The 54th annual World Economic Forum meeting kicks off in the Swiss ski resort of Davos. Central bankers, financiers and business leaders will discuss a challenging global economic picture, shifting monetary policy and rising debt levels.

They will try to seek answers on how to navigate a complex geopolitical framework that includes war in Ukraine and Gaza.

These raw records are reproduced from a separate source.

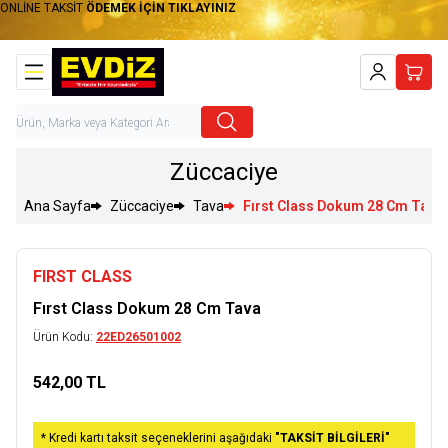
ONLİNE TAKSİT
ÖDEMEK İÇİN TIKLAYINIZ
Hesabım
Sepet
Züccaciye
Ana Sayfa
Züccaciye
Tava
Fırst Class Dokum 28 Cm Tava
FIRST CLASS
Fırst Class Dokum 28 Cm Tava
Ürün Kodu:
22ED26501002
542,00
TL
Sepete Ekle
* Kredi kartı taksit seçeneklerini aşağıdaki
"TAKSİT BİLGİLERİ"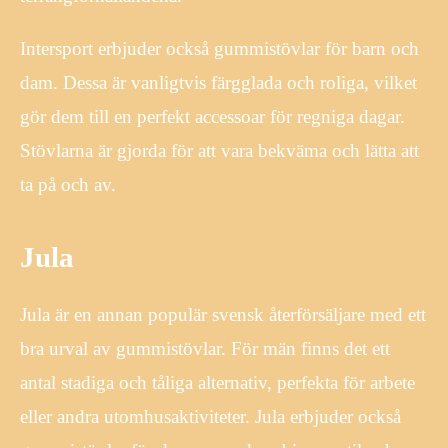
Intersport erbjuder också gummistövlar för barn och
dam. Dessa är vanligtvis färgglada och roliga, vilket
gör dem till en perfekt accessoar för regniga dagar.
Stövlarna är gjorda för att vara bekväma och lätta att
ta på och av.
Jula
Jula är en annan populär svensk återförsäljare med ett
bra urval av gummistövlar. För män finns det ett
antal stadiga och tåliga alternativ, perfekta för arbete
eller andra utomhusaktiviteter. Jula erbjuder också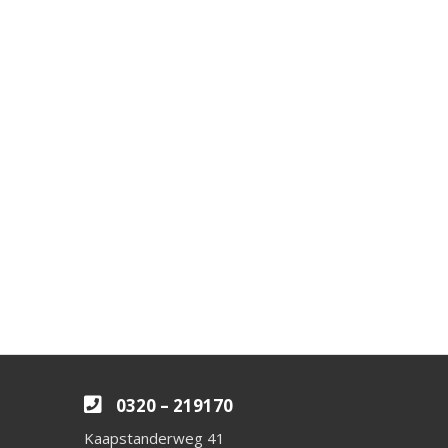
0320 – 219170
Kaapstanderweg 41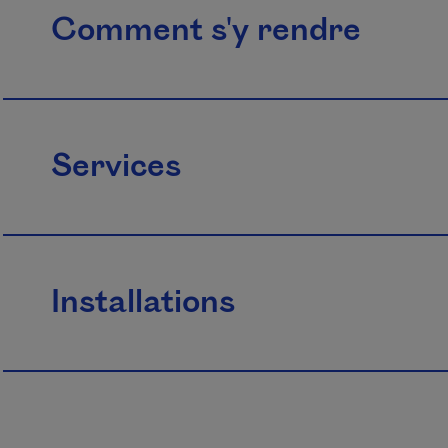
Comment s'y rendre
Services
Installations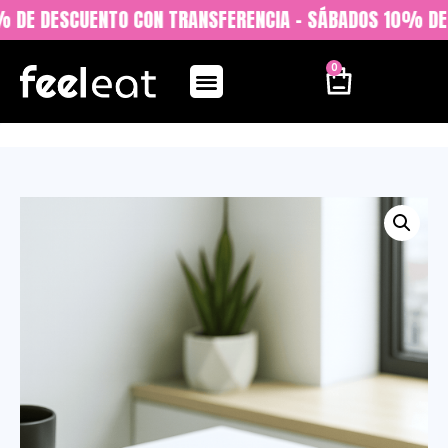
 DE DESCUENTO CON TRANSFERENCIA - SÁBADOS 10% DE D
0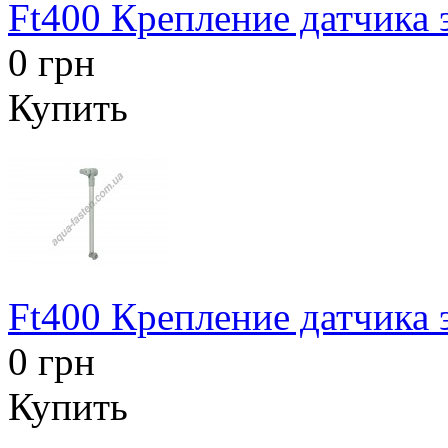
Ft400 Крепление датчика 
0 грн
Купить
Ft400 Крепление датчика 
0 грн
Купить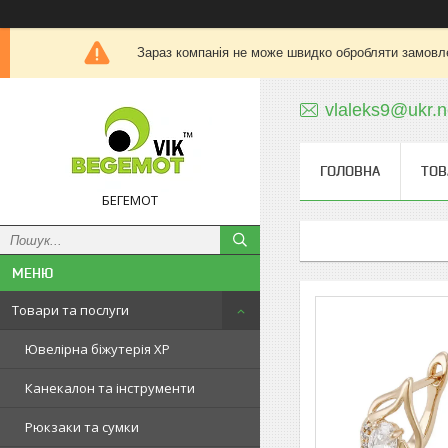
Зараз компанія не може швидко обробляти замовле
vlaleks9@ukr.n
ГОЛОВНА
ТОВ
БЕГЕМОТ
Товари та послуги
Ювелірна біжутерія XP
Канекалон та інструменти
Рюкзаки та сумки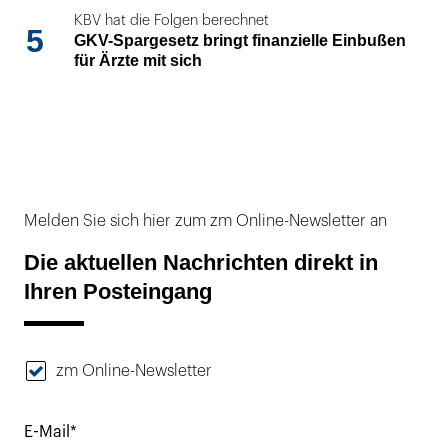
KBV hat die Folgen berechnet
5
GKV-Spargesetz bringt finanzielle Einbußen
für Ärzte mit sich
Melden Sie sich hier zum zm Online-Newsletter an
Die aktuellen Nachrichten direkt in
Ihren Posteingang
zm Online-Newsletter
E-Mail*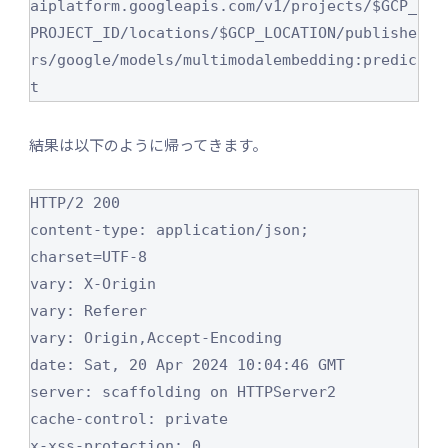
aiplatform.googleapis.com/v1/projects/$GCP_
PROJECT_ID/locations/$GCP_LOCATION/publishe
rs/google/models/multimodalembedding:predic
t
結果は以下のように帰ってきます。
HTTP/2 200 

content-type: application/json; 
charset=UTF-8

vary: X-Origin

vary: Referer

vary: Origin,Accept-Encoding

date: Sat, 20 Apr 2024 10:04:46 GMT

server: scaffolding on HTTPServer2

cache-control: private

x-xss-protection: 0
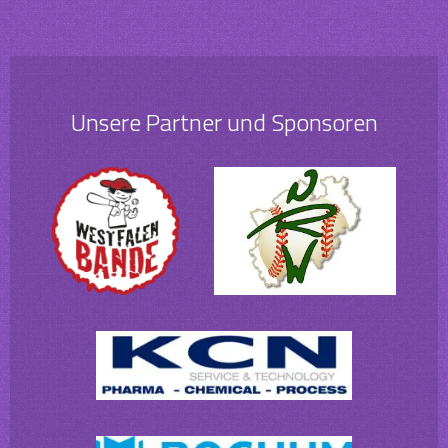
Unsere Partner und Sponsoren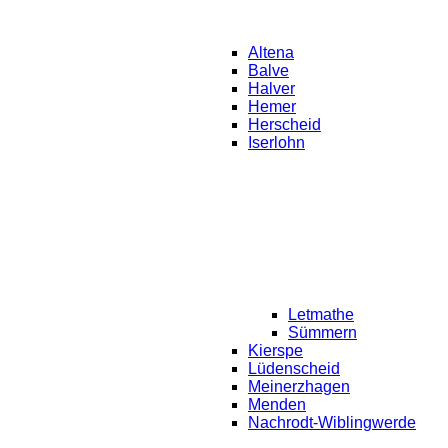
Altena
Balve
Halver
Hemer
Herscheid
Iserlohn
Letmathe
Sümmern
Kierspe
Lüdenscheid
Meinerzhagen
Menden
Nachrodt-Wiblingwerde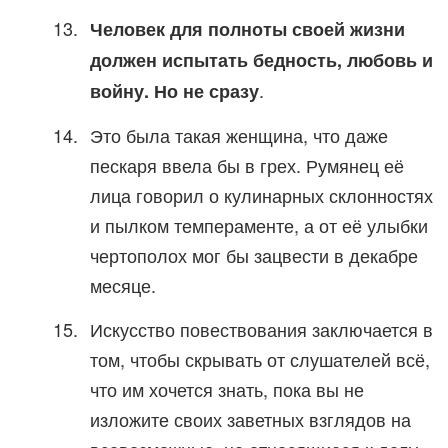
Человек для полноты своей жизни
должен испытать бедность, любовь и
.
войну. Но не сразу
Это была такая женщина, что даже
пескаря ввела бы в грех. Румянец её
лица говорил о кулинарных склонностях
и пылком темпераменте, а от её улыбки
чертополох мог бы зацвести в декабре
месяце.
Искусство повествования заключается в
том, чтобы скрывать от слушателей всё,
что им хочется знать, пока вы не
изложите своих заветных взглядов на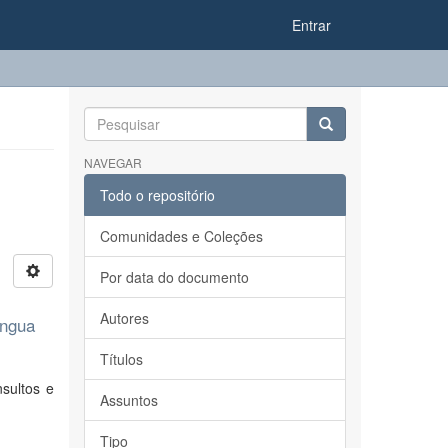
Entrar
NAVEGAR
Todo o repositório
Comunidades e Coleções
Por data do documento
Autores
íngua
Títulos
sultos e
Assuntos
Tipo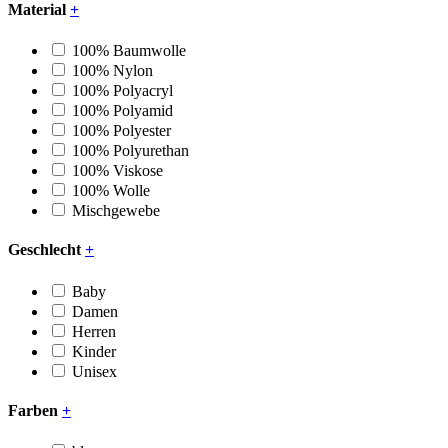
Material
+
100% Baumwolle
100% Nylon
100% Polyacryl
100% Polyamid
100% Polyester
100% Polyurethan
100% Viskose
100% Wolle
Mischgewebe
Geschlecht
+
Baby
Damen
Herren
Kinder
Unisex
Farben
+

U.S. Secretary of State Antony Blinken, French President Emmanuel Macron and key Middle East leaders are due to attend.

One key event is the Jan. 17 closed-door Financial Services Governors Meeting, which will bring together 100 chairs and CEOs from banking, markets, insurance and asset management.

A separate survey released by the WEF showed extreme weather and misinformation were seen by risk specialists as most likely to trigger a global crisis in the next couple of years.


Taiwanese voters swept the ruling Democratic Progressive Party’s (DPP) presidential candidate Lai Ching-te into power on Saturday, strongly rejecting Chinese pressure to spurn him, as China said it would not give up on achieving “reunification”.

This high-stake geopolitical event marks the start of one of the busiest election years ever: countries making up over 60% of the world’s economic output and more than half of its population hold elections this year.

The United States, Britain, Russia, South Africa, India and Indonesia are just some of the more than two dozen countries holding national elections.

The heavy election calendar has fuelled fears that financial market volatility could soar and fiscal discipline be at risk as growth prospects face and debt hits record highs.


The health of U.S. consumers will be in the spotlight, through the lens of retail sales data and bank earnings.

The Jan. 17 retail sales numbers are expected to give a glimpse into consumer spending and offer evidence of the resilience of the U.S. economy in the face of 525 basis points of rate increases from the Federal Reserve since 2022. 

Signs that consumers may be pulling back might undermine the expectation of a economic soft landing that helped boost stocks 24% last year. Economists polled by Reuters expect retail sales rose a monthly 0.3% in December, matching November’s increase. 

Investors are also keen to hear what big financial institutions say about consumers and their own operations, with Goldman Sachs and Charles Schwab (NYSE:SCHW) both reporting.


The next batch of UK consumer price data could be exactly what Bank of England officials and politicians are hoping for: a big enough slide to declare victory on the war on inflation.

With headline inflation at 3.9%, the UK doesn’t look like such an outlier any more compared with other developed nations — a welcome development for a government expected to hold a general election later this year.

Typically stickier price pressures, such as those in services and workers’ wages, are softening, but only marginally. And the near-21% rise in inflation since 2020 still outstrips that of any other G7 economy and is the joint-highest increase in western Europe.

The pound has got off to a relatively firm start to the year, supported by a rise in UK government bond yields. A soft read of inflation on Jan. 17 may prove an unwelcome development for sterling bulls.